People (you and me) frequently behave irrationally. With more and more individuals participating in the economy through consumerism and through investing, it is crucial to know what ‘ticks’ people.

Behavioural Finance is all about trying to understand biases in human behaviour, when it comes to money. Basically, the idea is to look for the reasons that people make the money choices they do. Behavioural Finances seeks to combine behavioural and cognitive psychological theory with conventional economics and finance to provide explanations for why people make irrational decisions.

Consider how many people purchase lottery tickets, even though the probability of hitting a jackpot is infinitesimal.

KEY CONCEPTS OF BEHAVIOURAL FINANCE

Mental Accounting: You do not instinctively spend your money, without thinking for even once. You divide up money, designate money for certain purpose. You make a mental map to spend your money.

Herd Behaviour: This is quite common, as the larger group does something like buy a ‘hot’ stock, individuals tend to follow suit. If you’ve got money, you’ll want to know what the fuss is about! (Breaking the herd mentality is beneficial for your finance)

Anchoring: This happens to the brand conscious crowd. For example, a subway burger costs around 300 bucks which has “best” tag attached to it. Normally a burger would come under 50 bucks,but since you are now anchored to the idea of the “best” costing 300, you don’t want to spend “only” 50 bucks. Instead you compromise for a 200 Rs. burger. You spent more than what you wanted, because of that anchor.

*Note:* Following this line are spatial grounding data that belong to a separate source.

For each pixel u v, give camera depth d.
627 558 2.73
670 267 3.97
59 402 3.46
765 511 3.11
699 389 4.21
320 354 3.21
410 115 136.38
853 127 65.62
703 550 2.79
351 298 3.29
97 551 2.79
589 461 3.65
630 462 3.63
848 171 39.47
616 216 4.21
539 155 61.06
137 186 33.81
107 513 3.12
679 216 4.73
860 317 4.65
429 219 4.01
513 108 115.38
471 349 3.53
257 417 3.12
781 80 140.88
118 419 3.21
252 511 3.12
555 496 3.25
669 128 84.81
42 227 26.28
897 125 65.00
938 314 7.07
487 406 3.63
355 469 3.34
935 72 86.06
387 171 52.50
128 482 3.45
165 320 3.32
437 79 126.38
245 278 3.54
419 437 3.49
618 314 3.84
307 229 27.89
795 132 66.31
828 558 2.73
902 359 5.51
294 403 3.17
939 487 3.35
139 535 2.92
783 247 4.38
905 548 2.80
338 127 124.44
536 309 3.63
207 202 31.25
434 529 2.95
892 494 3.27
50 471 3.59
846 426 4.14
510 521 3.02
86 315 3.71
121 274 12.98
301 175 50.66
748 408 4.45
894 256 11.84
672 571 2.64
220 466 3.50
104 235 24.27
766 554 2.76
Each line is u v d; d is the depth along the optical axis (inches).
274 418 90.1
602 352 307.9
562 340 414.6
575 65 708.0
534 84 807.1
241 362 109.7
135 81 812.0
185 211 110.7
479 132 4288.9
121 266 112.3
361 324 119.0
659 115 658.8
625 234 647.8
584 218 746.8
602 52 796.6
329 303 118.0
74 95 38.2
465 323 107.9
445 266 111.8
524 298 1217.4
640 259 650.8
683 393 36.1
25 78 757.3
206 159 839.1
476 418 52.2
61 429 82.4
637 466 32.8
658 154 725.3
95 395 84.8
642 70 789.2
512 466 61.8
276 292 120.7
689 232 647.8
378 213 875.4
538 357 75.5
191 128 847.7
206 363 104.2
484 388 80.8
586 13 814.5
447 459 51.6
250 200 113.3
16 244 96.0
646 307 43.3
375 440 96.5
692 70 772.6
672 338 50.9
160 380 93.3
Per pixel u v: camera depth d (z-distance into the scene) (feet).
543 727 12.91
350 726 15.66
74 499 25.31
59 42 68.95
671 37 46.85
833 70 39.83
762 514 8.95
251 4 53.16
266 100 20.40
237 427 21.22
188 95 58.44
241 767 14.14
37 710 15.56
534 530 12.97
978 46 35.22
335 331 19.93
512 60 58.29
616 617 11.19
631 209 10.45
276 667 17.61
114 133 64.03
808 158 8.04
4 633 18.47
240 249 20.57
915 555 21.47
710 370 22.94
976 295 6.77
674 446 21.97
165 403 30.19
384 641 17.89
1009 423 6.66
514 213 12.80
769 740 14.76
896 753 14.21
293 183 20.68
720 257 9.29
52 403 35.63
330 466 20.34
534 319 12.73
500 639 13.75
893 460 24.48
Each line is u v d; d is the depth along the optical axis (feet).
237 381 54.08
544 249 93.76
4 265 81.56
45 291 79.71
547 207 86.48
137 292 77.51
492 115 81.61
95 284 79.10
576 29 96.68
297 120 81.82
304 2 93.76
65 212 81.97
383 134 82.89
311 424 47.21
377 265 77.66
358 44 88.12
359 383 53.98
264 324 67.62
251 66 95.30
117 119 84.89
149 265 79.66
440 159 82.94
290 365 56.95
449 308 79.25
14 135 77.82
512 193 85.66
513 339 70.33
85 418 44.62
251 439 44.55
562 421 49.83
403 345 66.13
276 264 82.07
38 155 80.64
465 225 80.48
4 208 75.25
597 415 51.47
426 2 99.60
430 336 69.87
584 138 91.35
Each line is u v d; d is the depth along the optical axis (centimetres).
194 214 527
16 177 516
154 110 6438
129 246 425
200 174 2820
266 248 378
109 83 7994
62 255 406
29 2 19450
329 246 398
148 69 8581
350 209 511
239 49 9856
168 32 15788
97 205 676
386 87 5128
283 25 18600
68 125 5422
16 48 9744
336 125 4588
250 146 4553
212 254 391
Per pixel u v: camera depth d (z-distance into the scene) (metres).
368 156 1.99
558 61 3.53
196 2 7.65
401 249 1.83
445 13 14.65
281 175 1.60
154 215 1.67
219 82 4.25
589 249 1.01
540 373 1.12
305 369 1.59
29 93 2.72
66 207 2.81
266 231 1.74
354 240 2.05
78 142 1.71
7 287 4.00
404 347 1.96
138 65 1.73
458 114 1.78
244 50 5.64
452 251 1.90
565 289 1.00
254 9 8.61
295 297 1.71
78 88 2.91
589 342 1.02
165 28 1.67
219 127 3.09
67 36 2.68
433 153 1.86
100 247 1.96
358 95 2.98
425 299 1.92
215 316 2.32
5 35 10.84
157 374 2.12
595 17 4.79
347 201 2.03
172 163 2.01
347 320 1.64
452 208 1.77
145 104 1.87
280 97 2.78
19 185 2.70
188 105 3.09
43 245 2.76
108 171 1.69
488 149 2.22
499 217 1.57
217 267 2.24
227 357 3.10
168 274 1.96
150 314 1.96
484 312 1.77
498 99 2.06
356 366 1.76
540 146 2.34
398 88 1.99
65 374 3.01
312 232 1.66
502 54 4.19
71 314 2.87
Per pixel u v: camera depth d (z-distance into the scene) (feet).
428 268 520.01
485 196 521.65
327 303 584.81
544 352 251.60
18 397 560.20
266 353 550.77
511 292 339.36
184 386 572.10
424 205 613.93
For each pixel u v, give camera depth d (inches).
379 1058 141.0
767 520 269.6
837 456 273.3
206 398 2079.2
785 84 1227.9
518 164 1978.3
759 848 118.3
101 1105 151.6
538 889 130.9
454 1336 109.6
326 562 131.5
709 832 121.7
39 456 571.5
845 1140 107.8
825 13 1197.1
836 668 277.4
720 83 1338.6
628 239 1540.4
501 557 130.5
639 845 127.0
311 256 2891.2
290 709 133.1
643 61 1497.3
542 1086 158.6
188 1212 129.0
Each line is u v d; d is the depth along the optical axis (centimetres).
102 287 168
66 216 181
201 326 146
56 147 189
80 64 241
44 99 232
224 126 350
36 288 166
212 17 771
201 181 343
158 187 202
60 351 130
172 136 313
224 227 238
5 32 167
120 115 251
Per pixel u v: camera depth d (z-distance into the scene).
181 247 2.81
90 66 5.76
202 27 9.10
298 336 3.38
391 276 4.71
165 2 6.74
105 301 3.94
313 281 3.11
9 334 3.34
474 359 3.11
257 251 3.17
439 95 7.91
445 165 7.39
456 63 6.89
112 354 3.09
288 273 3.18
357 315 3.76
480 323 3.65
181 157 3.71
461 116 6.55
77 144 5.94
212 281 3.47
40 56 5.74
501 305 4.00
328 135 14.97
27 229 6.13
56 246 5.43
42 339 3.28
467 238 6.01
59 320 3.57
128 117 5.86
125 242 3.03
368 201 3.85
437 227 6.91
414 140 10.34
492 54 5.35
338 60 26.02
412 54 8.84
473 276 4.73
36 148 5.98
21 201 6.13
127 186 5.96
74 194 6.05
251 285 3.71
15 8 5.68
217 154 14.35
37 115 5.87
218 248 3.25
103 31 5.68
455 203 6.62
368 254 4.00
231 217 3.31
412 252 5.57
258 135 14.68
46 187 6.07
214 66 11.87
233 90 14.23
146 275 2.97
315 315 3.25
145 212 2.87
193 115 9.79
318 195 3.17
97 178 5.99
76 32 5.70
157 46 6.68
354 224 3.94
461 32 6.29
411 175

Conformational Bias: People tend to selectively filter and pay more attention to information that supports their opinions, while ignoring or rationalizing the rest. This type of selective thinking is often referred to as conformational bias. For e.g. An investor is more likely to invest in an idea that supports his/her original idea.

Denomination Effect: People tend to overhaul bigger bills. Although five Rs. 100 notes is equivalent to a Rs. 500 note, but there’s a psychological cost associated with spending a Rs. 500 note that’s not there with spending smaller notes. It’s easier to part with five of those 100 rupee notes than with a single precious 500 rupee note in your pocket.

BOTTOMLINE: Carry bigger notes as a form of self-control and restrain in order to spend less money.